• [Questions to answer]:
- a) Decide whether each statement below agrees with the article on falling interest rates, answering yes or no and quoting the words of the article that settle it: (i) The UK base rate has stayed at 0.75% since August 2018. (ii) On 31 July the US Federal Reserve cut its benchmark rate by 0.5%. (iii) Between April 2019 and August 2019, UK 20-year rates fell from 1.77% to 1.11%.
- b) Carry on the article on falling interest rates from the point where it stops.

• [Passage for review]:

::::::

Archive for August 2019

Brendan McLean

How low can rates go?

The recent decline in yields is a sign of how quickly market expectations can change.

While the UK base rate has remained at 0.75% since August 2018, longer dated rates have recently been falling fast. Between April 2019 and August 2019, the UK 10-year government bond rate has fallen from 1.27% to 0.52% and 20-year rates from 1.77% to 1.11%. This will have dramatically increased pension scheme liabilities unless they have been fully hedged.

Global decline

It is not just the UK where rates have seen dramatic declines – it is happening across the globe. The 10-year US Treasury yield fell from 3.24% in November 2018 to 1.69% in August 2019, with a 0.38% fall in the last few weeks alone. This huge decline can be explained by the US Federal Reserve reducing its benchmark rate by 0.25% on 31 July (the first reduction since 2008) and also deciding to end the process of shrinking its balance sheet, known as quantitative tightening, two months ahead of schedule.

PIMCO estimates that $14 trillion in government bonds, or 25% of the global government bond market, has negative yields. In early August 2019, German 10-year yields were -0.58%, and the Japanese 10-year yield was -0.22%. Large bond managers say it would not be impossible for the US Federal Reserve to reduce rates to 0%; they are currently 2% to 2.25%. It seems unlikely that UK rates will go as low as Germany or Japan, but it highlights that investors are willing to accept negative returns in government debt.

::::::

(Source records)
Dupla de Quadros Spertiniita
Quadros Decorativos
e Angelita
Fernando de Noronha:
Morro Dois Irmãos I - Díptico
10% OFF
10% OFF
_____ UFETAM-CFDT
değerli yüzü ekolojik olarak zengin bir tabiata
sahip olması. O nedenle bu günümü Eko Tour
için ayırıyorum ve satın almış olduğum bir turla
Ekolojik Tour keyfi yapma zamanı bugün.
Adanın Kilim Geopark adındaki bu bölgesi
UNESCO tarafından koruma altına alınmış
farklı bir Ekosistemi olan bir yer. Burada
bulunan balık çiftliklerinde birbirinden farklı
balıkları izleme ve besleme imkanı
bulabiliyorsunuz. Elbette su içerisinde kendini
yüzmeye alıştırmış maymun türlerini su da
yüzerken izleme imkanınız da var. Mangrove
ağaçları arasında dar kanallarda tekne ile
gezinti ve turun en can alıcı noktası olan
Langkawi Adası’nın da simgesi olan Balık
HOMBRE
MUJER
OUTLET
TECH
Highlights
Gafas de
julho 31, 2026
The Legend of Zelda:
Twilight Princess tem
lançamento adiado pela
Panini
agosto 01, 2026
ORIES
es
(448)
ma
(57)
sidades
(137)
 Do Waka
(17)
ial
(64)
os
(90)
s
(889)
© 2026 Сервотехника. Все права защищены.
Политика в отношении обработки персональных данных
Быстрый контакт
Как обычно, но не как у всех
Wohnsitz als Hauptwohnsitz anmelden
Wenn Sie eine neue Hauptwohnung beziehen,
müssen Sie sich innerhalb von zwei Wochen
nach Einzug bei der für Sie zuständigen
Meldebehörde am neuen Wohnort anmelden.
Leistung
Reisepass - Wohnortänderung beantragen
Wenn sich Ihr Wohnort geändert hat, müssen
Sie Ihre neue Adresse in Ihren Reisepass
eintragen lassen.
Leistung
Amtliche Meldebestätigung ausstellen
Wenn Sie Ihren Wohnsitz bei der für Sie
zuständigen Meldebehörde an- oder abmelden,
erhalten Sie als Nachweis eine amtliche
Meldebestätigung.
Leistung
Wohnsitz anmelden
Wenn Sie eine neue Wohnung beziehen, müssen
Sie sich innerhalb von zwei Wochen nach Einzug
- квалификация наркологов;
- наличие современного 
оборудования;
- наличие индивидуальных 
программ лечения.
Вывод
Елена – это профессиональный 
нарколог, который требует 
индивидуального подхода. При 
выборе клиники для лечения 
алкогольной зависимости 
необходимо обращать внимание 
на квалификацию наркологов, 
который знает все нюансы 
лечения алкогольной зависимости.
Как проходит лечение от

::::::

• [Answers per task]:
- a)
(i) Yes: "the UK base rate has remained at 0.75% since August 2018"
(ii) No: "the US Federal Reserve reducing its benchmark rate by 0.25% on 31 July"
(iii) Yes: "Between April 2019 and August 2019, the UK 10-year government bond rate has fallen from 1.27% to 0.52% and 20-year rates from 1.77% to 1.11%."

- b)
Monetary policy driver

The driver of the recent declines is changing central bank monetary policy. Global central banks have started to reduce interest rates due to slowing economic growth and investors are pricing in more rate cuts. Recently, India, New Zealand and Thailand surprised investors with larger than expected rate cuts. Investors are becoming more concerned about global growth, particularly in light of the US/China trade war which is showing no sign of ending and is beginning to develop into a currency war. Investors are worried, which is leading to declines in equities, more flows into safe-haven fixed income assets and depressing yields even more.

A popular recession indicator is the yield spread between US 10-year and 3-month Treasuries. It has turned negative before every recession since the Second World War and has been negative since May – so investors could have good reason to believe a recession is likely.

A key tool central banks use to encourage growth when there is a recession is to lower rates. But considering how low rates currently are for developed economies, they will not be able to pull this lever and will need to find alternative solutions to avoid a prolonged recession.

So – just how low can rates go?

No one knows. We are in a period of low but stable global economic growth (except for the UK) with high employment – central banks are beginning to reduce rates to prolong the business cycle. Therefore, when the next recession occurs, central banks will cut rates even more. We may not have seen the bottom yet.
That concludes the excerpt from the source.